* Objectives *
[1] According to the Daci'en Temple text, in what year was the temple rebuilt?
[2] In the stored dataset items, rewrite the stretch from the line containing "to the students" through the line containing "e''8 f'8( gis'16) a'16 f'8--( |" as a JSON list of strings, one string per line, with blank lines left out.

* Provided text *
## Begin

Daci'en Temple () is a Buddhist temple located in Yanta District, Xi'an, Shaanxi. The temple is the cradle of East Asian Yogācāra in China. It is notable for the Giant Wild Goose Pagoda. The pagoda was originally built by an accomplished monk Xuanzang, whose story was widespread in civil society in many dynasties and the famous legendary story Journey to the West was inspired by his experience. Alongside Daxingshan Temple and Jianfu Temple, it was one of the three sutras translation sites () in the Tang dynasty.

History
Located in Jinchangfang () of Chang'an (today's Xi'an), the Daci'en Temple was first constructed in 648, in the 22nd year of Zhenguan period of the Tang dynasty (618–907). Prince Li Zhi, the later Emperor Gaozong of Tang, issued the decree building the temple in commemoration of his mother Empress Zhangsun. The renowned Buddhist monk Xuanzang was in charge of the temple, where he founded the East Asian Yogācāra in the Tang Empire. During his tenure, he managed the construction of the Giant Wild Goose Pagoda.

The temple was rebuilt in 1466, in the reign of Chenghua Emperor in the Ming dynasty (1368–1644).

On March 4, 1961, the temple was listed among the first group of the "Major National Historical and Cultural Sites in Shaanxi" by the State Council of China.

## End

Stored dataset items

## Begin

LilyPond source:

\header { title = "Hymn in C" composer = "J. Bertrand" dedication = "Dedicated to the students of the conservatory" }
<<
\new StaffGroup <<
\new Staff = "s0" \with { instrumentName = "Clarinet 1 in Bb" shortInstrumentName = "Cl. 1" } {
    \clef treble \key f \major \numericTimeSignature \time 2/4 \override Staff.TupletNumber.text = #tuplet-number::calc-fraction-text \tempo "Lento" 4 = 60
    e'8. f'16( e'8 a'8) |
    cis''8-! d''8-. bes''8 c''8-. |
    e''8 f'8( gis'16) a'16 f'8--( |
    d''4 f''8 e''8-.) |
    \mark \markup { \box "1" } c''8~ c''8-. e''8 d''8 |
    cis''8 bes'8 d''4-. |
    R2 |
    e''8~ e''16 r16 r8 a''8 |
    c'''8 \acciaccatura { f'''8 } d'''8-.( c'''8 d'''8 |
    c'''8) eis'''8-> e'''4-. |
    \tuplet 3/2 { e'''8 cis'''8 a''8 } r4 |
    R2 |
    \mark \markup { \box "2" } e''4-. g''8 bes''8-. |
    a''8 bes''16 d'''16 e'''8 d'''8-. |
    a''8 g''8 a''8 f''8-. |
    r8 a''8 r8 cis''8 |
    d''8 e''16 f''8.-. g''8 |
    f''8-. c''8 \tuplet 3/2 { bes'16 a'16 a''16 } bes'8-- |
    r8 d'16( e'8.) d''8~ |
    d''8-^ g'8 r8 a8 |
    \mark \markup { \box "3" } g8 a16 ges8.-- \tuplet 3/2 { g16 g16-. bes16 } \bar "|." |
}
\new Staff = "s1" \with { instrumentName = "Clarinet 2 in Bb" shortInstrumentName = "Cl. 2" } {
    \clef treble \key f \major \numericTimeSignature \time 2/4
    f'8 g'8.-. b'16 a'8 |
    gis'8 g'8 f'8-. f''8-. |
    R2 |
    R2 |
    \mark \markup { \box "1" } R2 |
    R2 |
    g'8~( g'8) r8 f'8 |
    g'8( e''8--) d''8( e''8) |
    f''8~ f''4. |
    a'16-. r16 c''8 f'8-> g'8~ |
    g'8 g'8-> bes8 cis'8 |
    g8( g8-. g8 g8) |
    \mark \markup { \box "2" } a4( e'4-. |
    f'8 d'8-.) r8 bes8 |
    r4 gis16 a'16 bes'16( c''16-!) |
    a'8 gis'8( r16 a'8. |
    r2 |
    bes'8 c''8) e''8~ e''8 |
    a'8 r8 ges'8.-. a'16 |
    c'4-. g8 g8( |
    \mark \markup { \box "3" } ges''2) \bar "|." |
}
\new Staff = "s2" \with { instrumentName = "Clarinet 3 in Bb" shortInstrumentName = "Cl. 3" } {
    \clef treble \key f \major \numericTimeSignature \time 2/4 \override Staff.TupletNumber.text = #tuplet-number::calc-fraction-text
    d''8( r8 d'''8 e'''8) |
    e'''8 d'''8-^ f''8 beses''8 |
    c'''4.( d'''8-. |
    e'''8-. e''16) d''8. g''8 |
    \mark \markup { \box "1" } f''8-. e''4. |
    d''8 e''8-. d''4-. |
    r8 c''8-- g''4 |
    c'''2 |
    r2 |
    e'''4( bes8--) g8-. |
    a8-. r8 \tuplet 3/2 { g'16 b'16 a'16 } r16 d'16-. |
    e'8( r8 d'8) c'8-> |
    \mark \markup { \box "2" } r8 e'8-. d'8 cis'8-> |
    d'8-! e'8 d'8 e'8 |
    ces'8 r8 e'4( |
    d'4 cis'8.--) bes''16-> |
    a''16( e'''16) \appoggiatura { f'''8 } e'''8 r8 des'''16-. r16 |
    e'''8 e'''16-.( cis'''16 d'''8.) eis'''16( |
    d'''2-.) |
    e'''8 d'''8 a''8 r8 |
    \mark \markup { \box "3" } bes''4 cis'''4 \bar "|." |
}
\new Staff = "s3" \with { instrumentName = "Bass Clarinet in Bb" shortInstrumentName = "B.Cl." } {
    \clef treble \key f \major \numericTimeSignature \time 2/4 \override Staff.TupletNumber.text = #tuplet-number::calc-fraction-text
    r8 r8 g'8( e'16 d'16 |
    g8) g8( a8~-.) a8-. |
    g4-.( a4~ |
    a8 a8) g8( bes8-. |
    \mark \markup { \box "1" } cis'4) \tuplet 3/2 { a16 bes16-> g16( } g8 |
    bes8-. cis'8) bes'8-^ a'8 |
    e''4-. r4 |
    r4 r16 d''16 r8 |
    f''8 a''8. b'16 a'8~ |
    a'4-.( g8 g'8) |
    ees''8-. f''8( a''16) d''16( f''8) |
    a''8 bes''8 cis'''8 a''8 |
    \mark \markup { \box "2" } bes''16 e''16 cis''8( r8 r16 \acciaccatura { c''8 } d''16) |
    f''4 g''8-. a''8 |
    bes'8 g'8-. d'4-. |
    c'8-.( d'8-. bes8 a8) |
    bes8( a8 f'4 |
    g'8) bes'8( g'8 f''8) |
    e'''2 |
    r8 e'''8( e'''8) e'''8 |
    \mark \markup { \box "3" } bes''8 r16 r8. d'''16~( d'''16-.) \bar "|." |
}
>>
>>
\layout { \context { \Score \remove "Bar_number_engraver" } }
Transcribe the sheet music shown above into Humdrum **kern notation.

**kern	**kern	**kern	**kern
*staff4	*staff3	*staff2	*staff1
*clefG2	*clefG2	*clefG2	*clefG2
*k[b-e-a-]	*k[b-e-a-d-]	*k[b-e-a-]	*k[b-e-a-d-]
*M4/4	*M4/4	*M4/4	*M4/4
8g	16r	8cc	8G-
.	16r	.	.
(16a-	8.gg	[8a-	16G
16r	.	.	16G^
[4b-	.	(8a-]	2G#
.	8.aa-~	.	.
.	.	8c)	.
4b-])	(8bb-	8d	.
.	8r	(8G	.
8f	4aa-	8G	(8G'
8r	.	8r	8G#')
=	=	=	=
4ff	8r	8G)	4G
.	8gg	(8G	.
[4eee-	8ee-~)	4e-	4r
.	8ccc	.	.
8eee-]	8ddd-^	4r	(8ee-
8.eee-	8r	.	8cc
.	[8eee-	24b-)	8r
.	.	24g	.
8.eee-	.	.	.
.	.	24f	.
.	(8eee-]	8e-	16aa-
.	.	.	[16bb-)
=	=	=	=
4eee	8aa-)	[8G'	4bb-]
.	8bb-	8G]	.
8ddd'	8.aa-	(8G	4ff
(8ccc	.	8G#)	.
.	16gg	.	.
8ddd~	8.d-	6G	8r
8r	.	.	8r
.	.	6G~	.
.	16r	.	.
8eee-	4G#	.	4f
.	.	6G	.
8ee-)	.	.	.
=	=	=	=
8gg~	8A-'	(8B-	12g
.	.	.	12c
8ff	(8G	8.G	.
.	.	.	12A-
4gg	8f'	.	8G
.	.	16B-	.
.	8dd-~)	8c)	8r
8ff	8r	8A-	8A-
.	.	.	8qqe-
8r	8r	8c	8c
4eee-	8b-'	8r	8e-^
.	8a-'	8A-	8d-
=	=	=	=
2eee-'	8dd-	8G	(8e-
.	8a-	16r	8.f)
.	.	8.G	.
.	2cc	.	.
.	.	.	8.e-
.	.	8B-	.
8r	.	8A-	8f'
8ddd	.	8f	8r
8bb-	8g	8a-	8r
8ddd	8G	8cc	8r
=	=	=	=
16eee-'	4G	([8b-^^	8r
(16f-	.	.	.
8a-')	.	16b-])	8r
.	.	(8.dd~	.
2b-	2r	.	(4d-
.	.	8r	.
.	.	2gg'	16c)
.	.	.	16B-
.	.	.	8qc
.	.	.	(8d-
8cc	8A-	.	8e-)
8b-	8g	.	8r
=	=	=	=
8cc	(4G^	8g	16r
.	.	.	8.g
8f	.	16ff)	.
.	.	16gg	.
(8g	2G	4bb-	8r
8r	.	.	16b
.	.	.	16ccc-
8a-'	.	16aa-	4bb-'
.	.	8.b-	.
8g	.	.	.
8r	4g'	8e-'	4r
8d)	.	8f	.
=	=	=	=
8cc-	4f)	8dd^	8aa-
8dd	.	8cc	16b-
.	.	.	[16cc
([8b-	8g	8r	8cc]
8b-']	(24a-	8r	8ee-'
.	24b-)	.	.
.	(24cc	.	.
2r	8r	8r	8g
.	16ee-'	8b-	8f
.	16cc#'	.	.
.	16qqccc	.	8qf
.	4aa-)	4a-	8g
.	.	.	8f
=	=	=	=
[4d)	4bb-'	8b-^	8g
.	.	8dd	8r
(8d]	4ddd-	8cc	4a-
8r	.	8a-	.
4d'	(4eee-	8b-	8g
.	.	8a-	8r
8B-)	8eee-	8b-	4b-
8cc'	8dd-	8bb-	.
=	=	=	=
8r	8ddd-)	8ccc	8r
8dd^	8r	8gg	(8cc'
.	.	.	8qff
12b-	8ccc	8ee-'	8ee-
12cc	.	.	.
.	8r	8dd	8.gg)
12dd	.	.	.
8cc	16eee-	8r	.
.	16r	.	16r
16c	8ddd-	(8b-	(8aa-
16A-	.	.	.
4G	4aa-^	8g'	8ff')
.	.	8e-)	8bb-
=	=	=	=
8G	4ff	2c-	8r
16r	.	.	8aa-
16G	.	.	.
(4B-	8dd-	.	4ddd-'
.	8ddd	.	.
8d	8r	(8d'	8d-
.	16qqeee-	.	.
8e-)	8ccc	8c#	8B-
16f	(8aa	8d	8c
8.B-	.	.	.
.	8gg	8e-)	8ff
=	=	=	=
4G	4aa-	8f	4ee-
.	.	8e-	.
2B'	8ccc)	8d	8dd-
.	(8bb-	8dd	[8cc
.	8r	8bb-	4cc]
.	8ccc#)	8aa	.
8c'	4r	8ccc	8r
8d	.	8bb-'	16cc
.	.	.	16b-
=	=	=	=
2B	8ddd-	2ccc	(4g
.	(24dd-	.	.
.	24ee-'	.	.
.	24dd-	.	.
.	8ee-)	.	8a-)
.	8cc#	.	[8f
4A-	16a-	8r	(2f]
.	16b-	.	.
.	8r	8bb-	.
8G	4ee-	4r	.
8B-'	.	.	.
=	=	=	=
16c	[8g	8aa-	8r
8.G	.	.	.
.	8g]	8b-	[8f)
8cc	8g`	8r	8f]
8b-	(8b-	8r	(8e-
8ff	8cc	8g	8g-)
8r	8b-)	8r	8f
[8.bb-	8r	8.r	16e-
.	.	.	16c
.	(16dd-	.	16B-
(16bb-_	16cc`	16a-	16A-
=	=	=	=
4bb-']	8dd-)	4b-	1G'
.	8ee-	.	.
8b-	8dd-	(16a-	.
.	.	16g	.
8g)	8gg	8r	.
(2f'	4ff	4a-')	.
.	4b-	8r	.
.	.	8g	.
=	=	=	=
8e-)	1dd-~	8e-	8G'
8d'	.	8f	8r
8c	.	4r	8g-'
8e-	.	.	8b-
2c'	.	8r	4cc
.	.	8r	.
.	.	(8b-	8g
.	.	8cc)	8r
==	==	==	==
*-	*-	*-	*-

## End

* Task-by-task answers *
[1] 1466, in the reign of the Chenghua Emperor in the Ming dynasty.

[2]
[
  "\\header { title = \"Hymn in C\" composer = \"J. Bertrand\" dedication = \"Dedicated to the students of the conservatory\" }",
  "<<",
  "\\new StaffGroup <<",
  "\\new Staff = \"s0\" \\with { instrumentName = \"Clarinet 1 in Bb\" shortInstrumentName = \"Cl. 1\" } {",
  "    \\clef treble \\key f \\major \\numericTimeSignature \\time 2/4 \\override Staff.TupletNumber.text = #tuplet-number::calc-fraction-text \\tempo \"Lento\" 4 = 60",
  "    e'8. f'16( e'8 a'8) |",
  "    cis''8-! d''8-. bes''8 c''8-. |",
  "    e''8 f'8( gis'16) a'16 f'8--( |"
]